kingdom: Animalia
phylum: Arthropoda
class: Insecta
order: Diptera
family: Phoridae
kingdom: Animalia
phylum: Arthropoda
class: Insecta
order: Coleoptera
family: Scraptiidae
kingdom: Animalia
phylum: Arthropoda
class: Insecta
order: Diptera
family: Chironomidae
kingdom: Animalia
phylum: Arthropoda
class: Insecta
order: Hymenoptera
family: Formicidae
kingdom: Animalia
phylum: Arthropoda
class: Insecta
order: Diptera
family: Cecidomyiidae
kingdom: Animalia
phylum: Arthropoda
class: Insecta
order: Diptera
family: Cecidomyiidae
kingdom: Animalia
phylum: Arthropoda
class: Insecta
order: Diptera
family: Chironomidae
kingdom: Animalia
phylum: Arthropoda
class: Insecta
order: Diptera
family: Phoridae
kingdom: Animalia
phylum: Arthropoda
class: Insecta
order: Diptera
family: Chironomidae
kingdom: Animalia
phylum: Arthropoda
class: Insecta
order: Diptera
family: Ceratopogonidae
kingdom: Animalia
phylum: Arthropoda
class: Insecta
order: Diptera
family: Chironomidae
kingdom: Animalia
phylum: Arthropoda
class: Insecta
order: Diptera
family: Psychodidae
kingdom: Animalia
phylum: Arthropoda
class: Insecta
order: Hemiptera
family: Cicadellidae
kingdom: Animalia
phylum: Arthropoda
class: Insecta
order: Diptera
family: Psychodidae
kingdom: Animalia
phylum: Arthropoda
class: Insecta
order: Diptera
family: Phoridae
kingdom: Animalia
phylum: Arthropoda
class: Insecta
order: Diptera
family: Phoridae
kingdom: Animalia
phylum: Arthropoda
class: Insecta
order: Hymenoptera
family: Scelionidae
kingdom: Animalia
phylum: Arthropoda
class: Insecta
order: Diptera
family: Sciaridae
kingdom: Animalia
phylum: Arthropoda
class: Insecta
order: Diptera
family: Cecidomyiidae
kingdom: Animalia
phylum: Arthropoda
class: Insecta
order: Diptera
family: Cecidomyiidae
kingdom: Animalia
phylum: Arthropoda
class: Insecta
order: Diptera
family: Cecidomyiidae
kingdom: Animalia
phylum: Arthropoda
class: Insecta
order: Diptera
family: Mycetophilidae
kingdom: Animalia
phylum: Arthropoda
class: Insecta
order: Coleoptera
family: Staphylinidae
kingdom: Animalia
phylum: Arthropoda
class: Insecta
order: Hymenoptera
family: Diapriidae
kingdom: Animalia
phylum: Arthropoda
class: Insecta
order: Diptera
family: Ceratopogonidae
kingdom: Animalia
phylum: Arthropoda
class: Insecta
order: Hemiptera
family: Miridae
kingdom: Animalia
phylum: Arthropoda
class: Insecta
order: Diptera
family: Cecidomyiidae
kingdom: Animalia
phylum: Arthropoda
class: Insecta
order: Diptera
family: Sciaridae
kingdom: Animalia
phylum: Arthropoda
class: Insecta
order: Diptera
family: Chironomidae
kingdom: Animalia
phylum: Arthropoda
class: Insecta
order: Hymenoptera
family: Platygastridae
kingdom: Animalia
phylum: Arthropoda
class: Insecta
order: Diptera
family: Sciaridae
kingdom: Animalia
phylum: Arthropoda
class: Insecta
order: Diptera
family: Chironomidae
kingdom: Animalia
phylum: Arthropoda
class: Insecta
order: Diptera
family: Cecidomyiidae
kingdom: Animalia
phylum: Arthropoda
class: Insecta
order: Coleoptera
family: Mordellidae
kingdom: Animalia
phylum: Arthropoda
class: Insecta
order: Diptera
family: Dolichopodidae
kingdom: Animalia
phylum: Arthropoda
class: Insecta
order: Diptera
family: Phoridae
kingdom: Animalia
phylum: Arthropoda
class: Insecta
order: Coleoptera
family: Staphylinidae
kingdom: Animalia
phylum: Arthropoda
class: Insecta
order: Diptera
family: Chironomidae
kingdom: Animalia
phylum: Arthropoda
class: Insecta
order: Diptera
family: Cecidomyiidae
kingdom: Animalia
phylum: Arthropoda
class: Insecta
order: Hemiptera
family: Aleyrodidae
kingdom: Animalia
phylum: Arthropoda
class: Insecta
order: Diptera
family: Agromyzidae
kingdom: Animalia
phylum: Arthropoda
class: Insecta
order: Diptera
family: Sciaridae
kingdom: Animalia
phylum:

--------

Retype all of the data above, line for line and unchanged.

kingdom: Animalia
phylum: Arthropoda
class: Insecta
order: Diptera
family: Phoridae
kingdom: Animalia
phylum: Arthropoda
class: Insecta
order: Coleoptera
family: Scraptiidae
kingdom: Animalia
phylum: Arthropoda
class: Insecta
order: Diptera
family: Chironomidae
kingdom: Animalia
phylum: Arthropoda
class: Insecta
order: Hymenoptera
family: Formicidae
kingdom: Animalia
phylum: Arthropoda
class: Insecta
order: Diptera
family: Cecidomyiidae
kingdom: Animalia
phylum: Arthropoda
class: Insecta
order: Diptera
family: Cecidomyiidae
kingdom: Animalia
phylum: Arthropoda
class: Insecta
order: Diptera
family: Chironomidae
kingdom: Animalia
phylum: Arthropoda
class: Insecta
order: Diptera
family: Phoridae
kingdom: Animalia
phylum: Arthropoda
class: Insecta
order: Diptera
family: Chironomidae
kingdom: Animalia
phylum: Arthropoda
class: Insecta
order: Diptera
family: Ceratopogonidae
kingdom: Animalia
phylum: Arthropoda
class: Insecta
order: Diptera
family: Chironomidae
kingdom: Animalia
phylum: Arthropoda
class: Insecta
order: Diptera
family: Psychodidae
kingdom: Animalia
phylum: Arthropoda
class: Insecta
order: Hemiptera
family: Cicadellidae
kingdom: Animalia
phylum: Arthropoda
class: Insecta
order: Diptera
family: Psychodidae
kingdom: Animalia
phylum: Arthropoda
class: Insecta
order: Diptera
family: Phoridae
kingdom: Animalia
phylum: Arthropoda
class: Insecta
order: Diptera
family: Phoridae
kingdom: Animalia
phylum: Arthropoda
class: Insecta
order: Hymenoptera
family: Scelionidae
kingdom: Animalia
phylum: Arthropoda
class: Insecta
order: Diptera
family: Sciaridae
kingdom: Animalia
phylum: Arthropoda
class: Insecta
order: Diptera
family: Cecidomyiidae
kingdom: Animalia
phylum: Arthropoda
class: Insecta
order: Diptera
family: Cecidomyiidae
kingdom: Animalia
phylum: Arthropoda
class: Insecta
order: Diptera
family: Cecidomyiidae
kingdom: Animalia
phylum: Arthropoda
class: Insecta
order: Diptera
family: Mycetophilidae
kingdom: Animalia
phylum: Arthropoda
class: Insecta
order: Coleoptera
family: Staphylinidae
kingdom: Animalia
phylum: Arthropoda
class: Insecta
order: Hymenoptera
family: Diapriidae
kingdom: Animalia
phylum: Arthropoda
class: Insecta
order: Diptera
family: Ceratopogonidae
kingdom: Animalia
phylum: Arthropoda
class: Insecta
order: Hemiptera
family: Miridae
kingdom: Animalia
phylum: Arthropoda
class: Insecta
order: Diptera
family: Cecidomyiidae
kingdom: Animalia
phylum: Arthropoda
class: Insecta
order: Diptera
family: Sciaridae
kingdom: Animalia
phylum: Arthropoda
class: Insecta
order: Diptera
family: Chironomidae
kingdom: Animalia
phylum: Arthropoda
class: Insecta
order: Hymenoptera
family: Platygastridae
kingdom: Animalia
phylum: Arthropoda
class: Insecta
order: Diptera
family: Sciaridae
kingdom: Animalia
phylum: Arthropoda
class: Insecta
order: Diptera
family: Chironomidae
kingdom: Animalia
phylum: Arthropoda
class: Insecta
order: Diptera
family: Cecidomyiidae
kingdom: Animalia
phylum: Arthropoda
class: Insecta
order: Coleoptera
family: Mordellidae
kingdom: Animalia
phylum: Arthropoda
class: Insecta
order: Diptera
family: Dolichopodidae
kingdom: Animalia
phylum: Arthropoda
class: Insecta
order: Diptera
family: Phoridae
kingdom: Animalia
phylum: Arthropoda
class: Insecta
order: Coleoptera
family: Staphylinidae
kingdom: Animalia
phylum: Arthropoda
class: Insecta
order: Diptera
family: Chironomidae
kingdom: Animalia
phylum: Arthropoda
class: Insecta
order: Diptera
family: Cecidomyiidae
kingdom: Animalia
phylum: Arthropoda
class: Insecta
order: Hemiptera
family: Aleyrodidae
kingdom: Animalia
phylum: Arthropoda
class: Insecta
order: Diptera
family: Agromyzidae
kingdom: Animalia
phylum: Arthropoda
class: Insecta
order: Diptera
family: Sciaridae
kingdom: Animalia
phylum:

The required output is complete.